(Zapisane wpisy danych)
——————

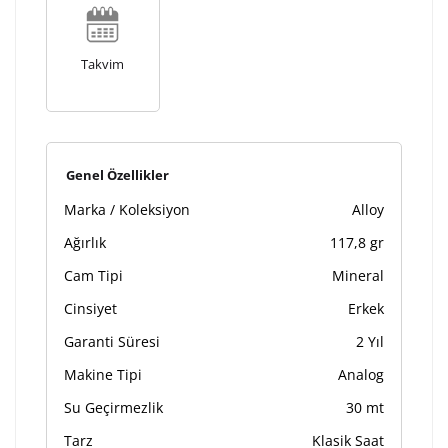
Kişiselleştirilmiş ürünlerin teslim süresi gravür işleme
sebebi ile 1-2 iş günü uzamaktadır. Gravür İşlemi
tamamlandıktan sonra siparişiniz kargoya verilecektir.
Takvim
Kişiselleştirilmiş
iade ve değişim
ürünlerde
yapılamaz.
Genel Özellikler
Marka / Koleksiyon
Alloy
Ağırlık
117,8 gr
Cam Tipi
Mineral
Cinsiyet
Erkek
Garanti Süresi
2 Yıl
Makine Tipi
Analog
Su Geçirmezlik
30 mt
Tarz
Klasik Saat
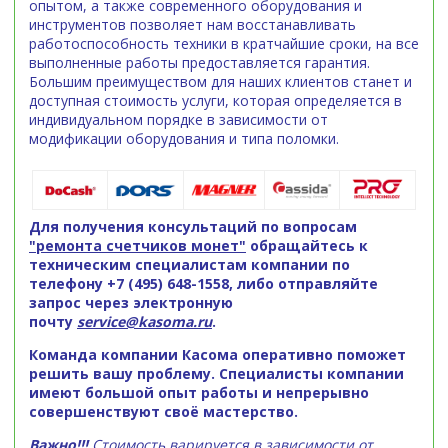
опытом, а также современного оборудования и
инструментов позволяет нам восстанавливать
работоспособность техники в кратчайшие сроки, на все
выполненные работы предоставляется гарантия.
Большим преимуществом для наших клиентов станет и
доступная стоимость услуги, которая определяется в
индивидуальном порядке в зависимости от
модификации оборудования и типа поломки.
Для получения консультаций по вопросам
"ремонта счетчиков монет"
обращайтесь к
техническим специалистам компании по
телефону +7 (495) 648-1558, либо отправляйте
запрос через электронную
почту
service@kasoma.ru
.
Команда компании Касома оперативно поможет
решить вашу проблему. Специалисты компании
имеют большой опыт работы и непрерывно
совершенствуют своё мастерство.
Важно!!!
Стоимость варируется в зависимости от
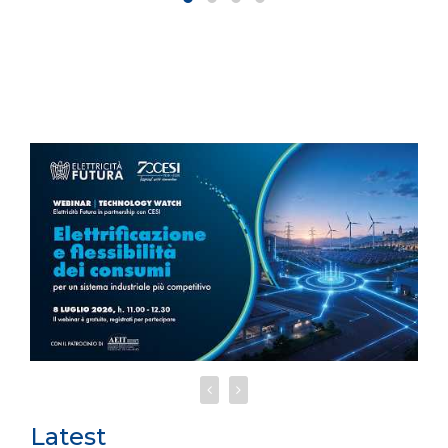
Latest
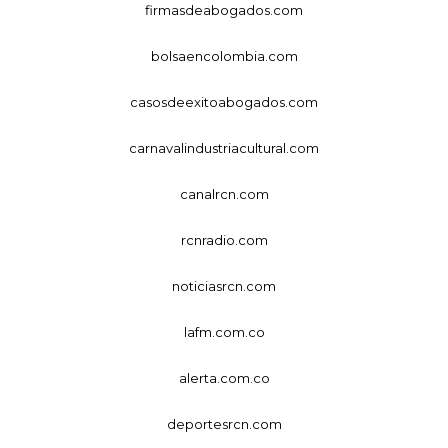
firmasdeabogados.com
bolsaencolombia.com
casosdeexitoabogados.com
carnavalindustriacultural.com
canalrcn.com
rcnradio.com
noticiasrcn.com
lafm.com.co
alerta.com.co
deportesrcn.com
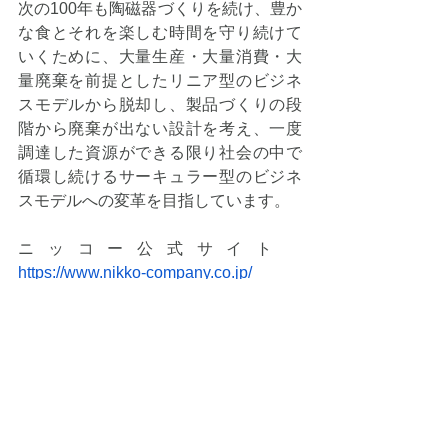
次の100年も陶磁器づくりを続け、豊か
な食とそれを楽しむ時間を守り続けて
いくために、大量生産・大量消費・大
量廃棄を前提としたリニア型のビジネ
スモデルから脱却し、製品づくりの段
階から廃棄が出ない設計を考え、一度
調達した資源ができる限り社会の中で
循環し続けるサーキュラー型のビジネ
スモデルへの変革を目指しています。
ニッコー公式サイト　
https://www.nikko-company.co.jp/
■会社概要
社名 / 株式会社ウィファブリック
設立年月日 / 2015年3月9日
資本金 / 1億円
代表取締役 / 福屋 剛
所在地 /▼本社：大阪府大阪市西区京町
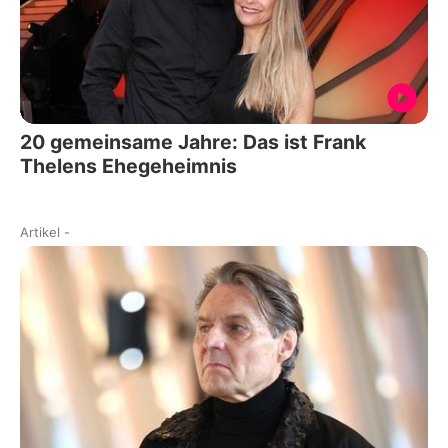
20 gemeinsame Jahre: Das ist Frank
Thelens Ehegeheimnis
Artikel
-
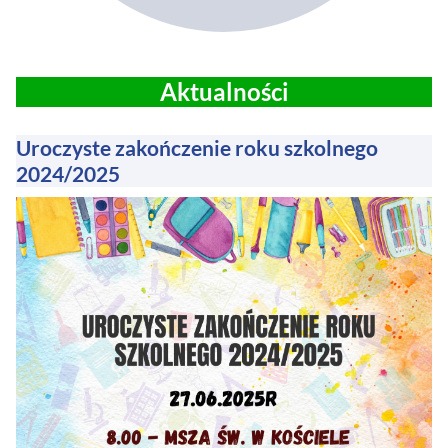
Aktualności
Uroczyste zakończenie roku szkolnego
2024/2025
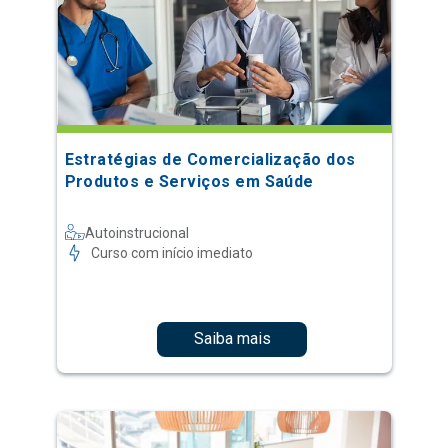
Estratégias de Comercialização dos
Produtos e Serviços em Saúde
Autoinstrucional
Curso com início imediato
Saiba mais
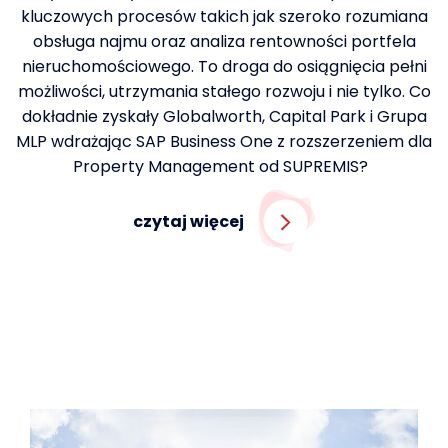
kluczowych procesów takich jak szeroko rozumiana
obsługa najmu oraz analiza rentowności portfela
nieruchomościowego. To droga do osiągnięcia pełni
możliwości, utrzymania stałego rozwoju i nie tylko. Co
dokładnie zyskały Globalworth, Capital Park i Grupa
MLP wdrażając SAP Business One z rozszerzeniem dla
Property Management od SUPREMIS?
czytaj więcej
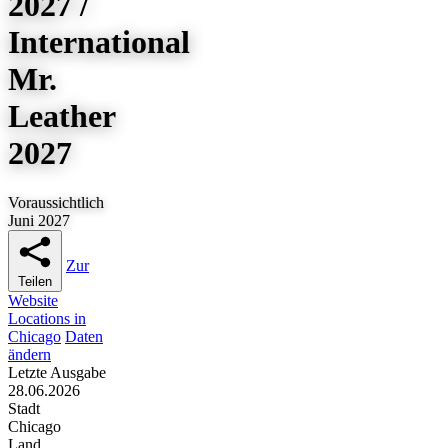
2027 /
International
Mr.
Leather
2027
Voraussichtlich
Juni 2027
Zur
Teilen
Website
Locations in
Chicago
Daten
ändern
Letzte Ausgabe
28.06.2026
Stadt
Chicago
Land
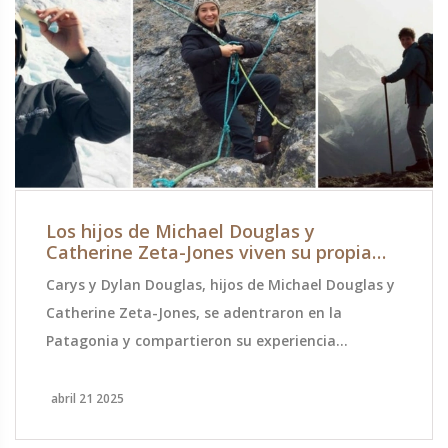
Los hijos de Michael Douglas y
Catherine Zeta-Jones viven su propia
aventura en la Patagonia
Carys y Dylan Douglas, hijos de Michael Douglas y
Catherine Zeta-Jones, se adentraron en la
Patagonia y compartieron su experiencia
recorriendo paisajes montañosos y fortaleciendo
su vínculo fraternal. La escapada muestra la
abril 21 2025
faceta más exploradora de la familia lejos del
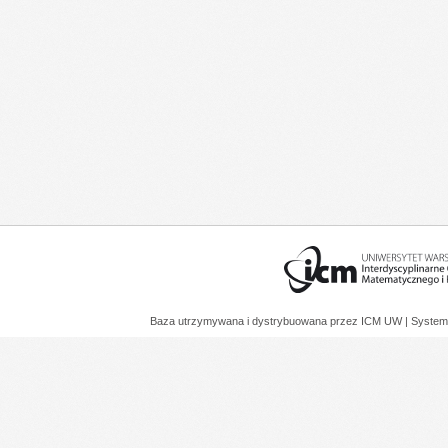
Baza utrzymywana i dystrybuowana przez
ICM UW
| System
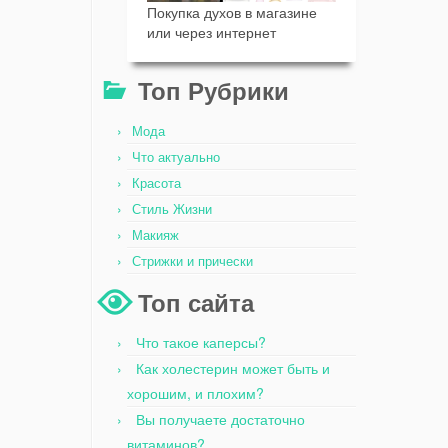
Покупка духов в магазине
или через интернет
Топ Рубрики
Мода
Что актуально
Красота
Стиль Жизни
Макияж
Стрижки и прически
Топ сайта
Что такое каперсы?
Как холестерин может быть и
хорошим, и плохим?
Вы получаете достаточно
витаминов?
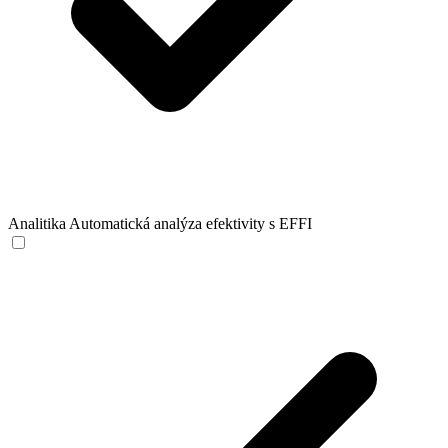
Analitika
Automatická analýza efektivity s EFFI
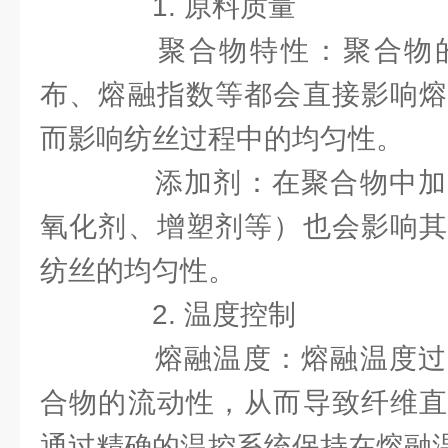
1. 原料质量
聚合物特性：聚合物的
布、熔融指数等都会直接影响熔
而影响纺丝过程中的均匀性。
添加剂：在聚合物中加
氧化剂、增塑剂等）也会影响其
纺丝的均匀性。
2. 温度控制
熔融温度：熔融温度过
合物的流动性，从而导致纤维直
通过精确的温控系统保持在熔融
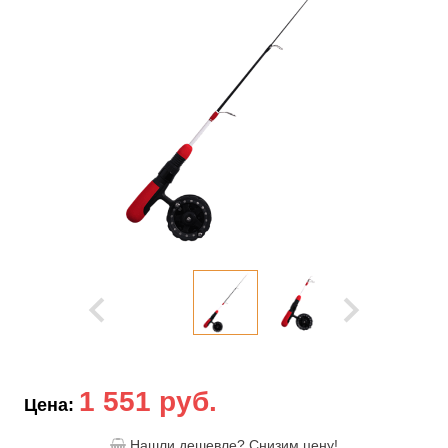
1 551 руб.
Цена:
Нашли дешевле? Снизим цену!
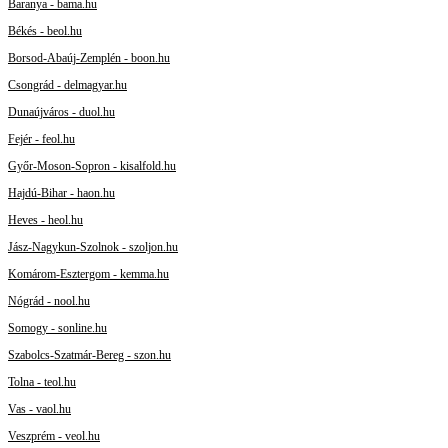
Baranya - bama.hu
Békés - beol.hu
Borsod-Abaúj-Zemplén - boon.hu
Csongrád - delmagyar.hu
Dunaújváros - duol.hu
Fejér - feol.hu
Győr-Moson-Sopron - kisalfold.hu
Hajdú-Bihar - haon.hu
Heves - heol.hu
Jász-Nagykun-Szolnok - szoljon.hu
Komárom-Esztergom - kemma.hu
Nógrád - nool.hu
Somogy - sonline.hu
Szabolcs-Szatmár-Bereg - szon.hu
Tolna - teol.hu
Vas - vaol.hu
Veszprém - veol.hu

——————

Polecenie: Proszę powtórzyć bez żadnych zmian wszystkie wiersze powyższego materiału, pomijając w odpowiedzi obrazy.

Wynik ćwiczenia:
Kişiselleştirilmiş ürünlerin teslim süresi gravür işleme
sebebi ile 1-2 iş günü uzamaktadır. Gravür İşlemi
tamamlandıktan sonra siparişiniz kargoya verilecektir.
Takvim
Kişiselleştirilmiş
iade ve değişim
ürünlerde
yapılamaz.
Genel Özellikler
Marka / Koleksiyon
Alloy
Ağırlık
117,8 gr
Cam Tipi
Mineral
Cinsiyet
Erkek
Garanti Süresi
2 Yıl
Makine Tipi
Analog
Su Geçirmezlik
30 mt
Tarz
Klasik Saat
опытом, а также современного оборудования и
инструментов позволяет нам восстанавливать
работоспособность техники в кратчайшие сроки, на все
выполненные работы предоставляется гарантия.
Большим преимуществом для наших клиентов станет и
доступная стоимость услуги, которая определяется в
индивидуальном порядке в зависимости от
модификации оборудования и типа поломки.
Для получения консультаций по вопросам
"ремонта счетчиков монет"
обращайтесь к
техническим специалистам компании по
телефону +7 (495) 648-1558, либо отправляйте
запрос через электронную
почту
service@kasoma.ru
.
Команда компании Касома оперативно поможет
решить вашу проблему. Специалисты компании
имеют большой опыт работы и непрерывно
совершенствуют своё мастерство.
Важно!!!
Стоимость варируется в зависимости от
Latest
firmasdeabogados.com
bolsaencolombia.com
casosdeexitoabogados.com
carnavalindustriacultural.com
canalrcn.com
rcnradio.com
noticiasrcn.com
lafm.com.co
alerta.com.co
deportesrcn.com
次の100年も陶磁器づくりを続け、豊か
な食とそれを楽しむ時間を守り続けて
いくために、大量生産・大量消費・大
量廃棄を前提としたリニア型のビジネ
スモデルから脱却し、製品づくりの段
階から廃棄が出ない設計を考え、一度
調達した資源ができる限り社会の中で
循環し続けるサーキュラー型のビジネ
スモデルへの変革を目指しています。
ニッコー公式サイト　
https://www.nikko-company.co.jp/
■会社概要
社名 / 株式会社ウィファブリック
設立年月日 / 2015年3月9日
資本金 / 1億円
代表取締役 / 福屋 剛
所在地 /▼本社：大阪府大阪市西区京町
20 gemeinsame Jahre: Das ist Frank
Thelens Ehegeheimnis
Artikel
-
Aktualności
Uroczyste zakończenie roku szkolnego
2024/2025
Estratégias de Comercialização dos
Produtos e Serviços em Saúde
Autoinstrucional
Curso com início imediato
Saiba mais
kluczowych procesów takich jak szeroko rozumiana
obsługa najmu oraz analiza rentowności portfela
nieruchomościowego. To droga do osiągnięcia pełni
możliwości, utrzymania stałego rozwoju i nie tylko. Co
dokładnie zyskały Globalworth, Capital Park i Grupa
MLP wdrażając SAP Business One z rozszerzeniem dla
Property Management od SUPREMIS?
czytaj więcej
2027 /
International
Mr.
Leather
2027
Voraussichtlich
Juni 2027
Zur
Teilen
Website
Locations in
Chicago
Daten
ändern
Letzte Ausgabe
28.06.2026
Stadt
Chicago
Land
Los hijos de Michael Douglas y
Catherine Zeta-Jones viven su propia
aventura en la Patagonia
Carys y Dylan Douglas, hijos de Michael Douglas y
Catherine Zeta-Jones, se adentraron en la
Patagonia y compartieron su experiencia
recorriendo paisajes montañosos y fortaleciendo
su vínculo fraternal. La escapada muestra la
abril 21 2025
faceta más exploradora de la familia lejos del
Baza utrzymywana i dystrybuowana przez
ICM UW
| System
Покупка духов в магазине
или через интернет
Топ Рубрики
Мода
Что актуально
Красота
Стиль Жизни
Макияж
Стрижки и прически
Топ сайта
Что такое каперсы?
Как холестерин может быть и
хорошим, и плохим?
Вы получаете достаточно
витаминов?
Analitika
Automatická analýza efektivity s EFFI
1. 原料质量
聚合物特性：聚合物的
布、熔融指数等都会直接影响熔
而影响纺丝过程中的均匀性。
添加剂：在聚合物中加
氧化剂、增塑剂等）也会影响其
纺丝的均匀性。
2. 温度控制
熔融温度：熔融温度过
合物的流动性，从而导致纤维直
通过精确的温控系统保持在熔融
1 551 руб.
Цена:
Нашли дешевле? Снизим цену!
Baranya - bama.hu
Békés - beol.hu
Borsod-Abaúj-Zemplén - boon.hu
Csongrád - delmagyar.hu
Dunaújváros - duol.hu
Fejér - feol.hu
Győr-Moson-Sopron - kisalfold.hu
Hajdú-Bihar - haon.hu
Heves - heol.hu
Jász-Nagykun-Szolnok - szoljon.hu
Komárom-Esztergom - kemma.hu
Nógrád - nool.hu
Somogy - sonline.hu
Szabolcs-Szatmár-Bereg - szon.hu
Tolna - teol.hu
Vas - vaol.hu
Veszprém - veol.hu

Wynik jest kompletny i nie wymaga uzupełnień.